* Entries supplied
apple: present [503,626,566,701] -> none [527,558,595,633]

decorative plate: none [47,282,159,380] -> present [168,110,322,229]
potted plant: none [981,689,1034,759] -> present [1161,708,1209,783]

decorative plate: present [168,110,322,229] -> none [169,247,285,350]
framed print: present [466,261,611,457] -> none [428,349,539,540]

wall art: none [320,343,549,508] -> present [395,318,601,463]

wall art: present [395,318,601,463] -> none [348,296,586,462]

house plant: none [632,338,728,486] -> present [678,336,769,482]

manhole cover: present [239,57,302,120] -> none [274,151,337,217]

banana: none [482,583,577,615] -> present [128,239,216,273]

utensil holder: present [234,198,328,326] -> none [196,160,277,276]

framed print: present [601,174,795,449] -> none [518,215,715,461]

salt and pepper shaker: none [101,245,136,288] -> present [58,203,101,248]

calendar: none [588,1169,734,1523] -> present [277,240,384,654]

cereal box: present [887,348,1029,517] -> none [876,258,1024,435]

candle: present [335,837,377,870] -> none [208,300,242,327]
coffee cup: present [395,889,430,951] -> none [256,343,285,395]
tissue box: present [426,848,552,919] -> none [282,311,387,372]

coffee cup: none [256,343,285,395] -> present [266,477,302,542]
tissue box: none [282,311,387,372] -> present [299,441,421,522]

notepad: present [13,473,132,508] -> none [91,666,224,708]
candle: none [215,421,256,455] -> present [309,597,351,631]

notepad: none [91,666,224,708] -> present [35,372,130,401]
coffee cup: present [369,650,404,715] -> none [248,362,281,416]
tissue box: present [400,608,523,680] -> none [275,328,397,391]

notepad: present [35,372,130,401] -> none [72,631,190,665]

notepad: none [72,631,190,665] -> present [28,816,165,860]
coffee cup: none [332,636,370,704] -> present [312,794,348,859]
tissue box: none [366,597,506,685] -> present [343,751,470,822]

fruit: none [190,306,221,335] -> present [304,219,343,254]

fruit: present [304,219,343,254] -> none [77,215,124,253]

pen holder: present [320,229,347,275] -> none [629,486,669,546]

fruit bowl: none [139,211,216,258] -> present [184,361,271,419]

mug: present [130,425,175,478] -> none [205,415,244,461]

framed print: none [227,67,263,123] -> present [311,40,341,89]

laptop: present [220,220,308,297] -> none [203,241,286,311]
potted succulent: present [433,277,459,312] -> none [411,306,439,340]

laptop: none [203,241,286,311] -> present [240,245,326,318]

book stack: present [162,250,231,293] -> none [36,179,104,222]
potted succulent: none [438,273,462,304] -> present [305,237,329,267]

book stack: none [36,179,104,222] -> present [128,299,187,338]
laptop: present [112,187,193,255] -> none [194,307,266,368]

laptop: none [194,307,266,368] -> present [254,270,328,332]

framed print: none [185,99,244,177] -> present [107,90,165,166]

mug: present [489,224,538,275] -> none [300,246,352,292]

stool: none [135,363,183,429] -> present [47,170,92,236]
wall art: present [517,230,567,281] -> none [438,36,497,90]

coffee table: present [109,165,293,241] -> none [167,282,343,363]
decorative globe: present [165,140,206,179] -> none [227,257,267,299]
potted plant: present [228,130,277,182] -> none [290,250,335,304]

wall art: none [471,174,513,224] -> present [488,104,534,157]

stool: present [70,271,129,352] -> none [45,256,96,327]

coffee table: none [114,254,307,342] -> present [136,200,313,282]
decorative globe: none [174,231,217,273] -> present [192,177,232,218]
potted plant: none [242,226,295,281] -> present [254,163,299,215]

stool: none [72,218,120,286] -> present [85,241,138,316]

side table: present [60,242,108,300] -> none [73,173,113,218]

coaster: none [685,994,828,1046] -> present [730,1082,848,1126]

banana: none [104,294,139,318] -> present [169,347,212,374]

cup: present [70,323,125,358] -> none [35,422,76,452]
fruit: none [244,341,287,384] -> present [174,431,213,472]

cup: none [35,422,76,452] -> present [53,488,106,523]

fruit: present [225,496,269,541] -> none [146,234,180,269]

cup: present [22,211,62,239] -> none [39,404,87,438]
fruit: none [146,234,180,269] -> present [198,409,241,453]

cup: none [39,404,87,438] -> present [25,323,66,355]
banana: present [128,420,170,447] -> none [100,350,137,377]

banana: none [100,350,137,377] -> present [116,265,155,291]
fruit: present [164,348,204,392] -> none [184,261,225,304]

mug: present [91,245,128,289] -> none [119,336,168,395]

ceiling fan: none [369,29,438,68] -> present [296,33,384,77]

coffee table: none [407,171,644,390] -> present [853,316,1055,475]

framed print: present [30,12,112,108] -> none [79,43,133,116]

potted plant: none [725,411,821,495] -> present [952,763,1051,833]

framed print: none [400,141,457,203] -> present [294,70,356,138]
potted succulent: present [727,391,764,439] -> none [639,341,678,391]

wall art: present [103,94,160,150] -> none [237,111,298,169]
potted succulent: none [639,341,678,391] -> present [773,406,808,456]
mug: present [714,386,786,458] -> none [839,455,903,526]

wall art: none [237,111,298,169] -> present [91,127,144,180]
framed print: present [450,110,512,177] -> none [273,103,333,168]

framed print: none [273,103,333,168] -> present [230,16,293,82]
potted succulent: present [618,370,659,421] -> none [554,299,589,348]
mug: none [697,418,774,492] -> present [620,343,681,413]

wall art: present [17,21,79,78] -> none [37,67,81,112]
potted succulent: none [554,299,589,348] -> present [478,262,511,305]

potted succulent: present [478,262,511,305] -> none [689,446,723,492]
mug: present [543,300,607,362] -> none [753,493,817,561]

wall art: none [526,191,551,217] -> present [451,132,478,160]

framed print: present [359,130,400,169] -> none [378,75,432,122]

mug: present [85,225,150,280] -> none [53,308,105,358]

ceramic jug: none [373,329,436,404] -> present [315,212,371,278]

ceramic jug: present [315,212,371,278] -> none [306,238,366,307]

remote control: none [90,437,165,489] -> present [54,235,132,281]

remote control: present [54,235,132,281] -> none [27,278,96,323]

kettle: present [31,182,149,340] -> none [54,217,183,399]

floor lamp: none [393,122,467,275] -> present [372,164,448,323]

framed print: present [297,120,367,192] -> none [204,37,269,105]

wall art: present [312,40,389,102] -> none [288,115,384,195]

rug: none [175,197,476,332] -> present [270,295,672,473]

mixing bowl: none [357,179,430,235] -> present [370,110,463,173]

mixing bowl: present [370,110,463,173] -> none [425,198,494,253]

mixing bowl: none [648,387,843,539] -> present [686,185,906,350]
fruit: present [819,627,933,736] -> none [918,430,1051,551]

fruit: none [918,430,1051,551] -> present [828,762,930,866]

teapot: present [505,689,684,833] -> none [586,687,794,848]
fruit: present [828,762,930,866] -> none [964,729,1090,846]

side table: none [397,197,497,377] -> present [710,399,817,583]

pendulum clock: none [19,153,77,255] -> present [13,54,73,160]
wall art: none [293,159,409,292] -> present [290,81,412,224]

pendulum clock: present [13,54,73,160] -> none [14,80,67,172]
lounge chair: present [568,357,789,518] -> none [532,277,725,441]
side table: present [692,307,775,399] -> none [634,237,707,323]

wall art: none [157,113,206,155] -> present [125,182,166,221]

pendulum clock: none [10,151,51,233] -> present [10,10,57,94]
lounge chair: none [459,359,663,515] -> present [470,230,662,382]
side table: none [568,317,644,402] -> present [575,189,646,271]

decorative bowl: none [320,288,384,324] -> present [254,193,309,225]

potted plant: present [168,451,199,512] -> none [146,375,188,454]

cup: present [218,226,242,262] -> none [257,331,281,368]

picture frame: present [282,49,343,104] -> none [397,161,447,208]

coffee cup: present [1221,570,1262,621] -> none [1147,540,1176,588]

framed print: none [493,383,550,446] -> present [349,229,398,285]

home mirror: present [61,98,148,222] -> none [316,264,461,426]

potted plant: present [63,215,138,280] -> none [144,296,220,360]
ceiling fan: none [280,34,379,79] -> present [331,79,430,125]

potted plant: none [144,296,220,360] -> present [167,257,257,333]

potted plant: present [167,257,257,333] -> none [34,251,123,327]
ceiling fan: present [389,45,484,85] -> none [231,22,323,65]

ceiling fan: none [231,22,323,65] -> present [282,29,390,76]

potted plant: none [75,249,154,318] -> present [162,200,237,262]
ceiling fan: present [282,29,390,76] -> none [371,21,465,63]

* Work request
Within the records above, find every line holding the word "holder" and give the total as a bare number.

* Result
2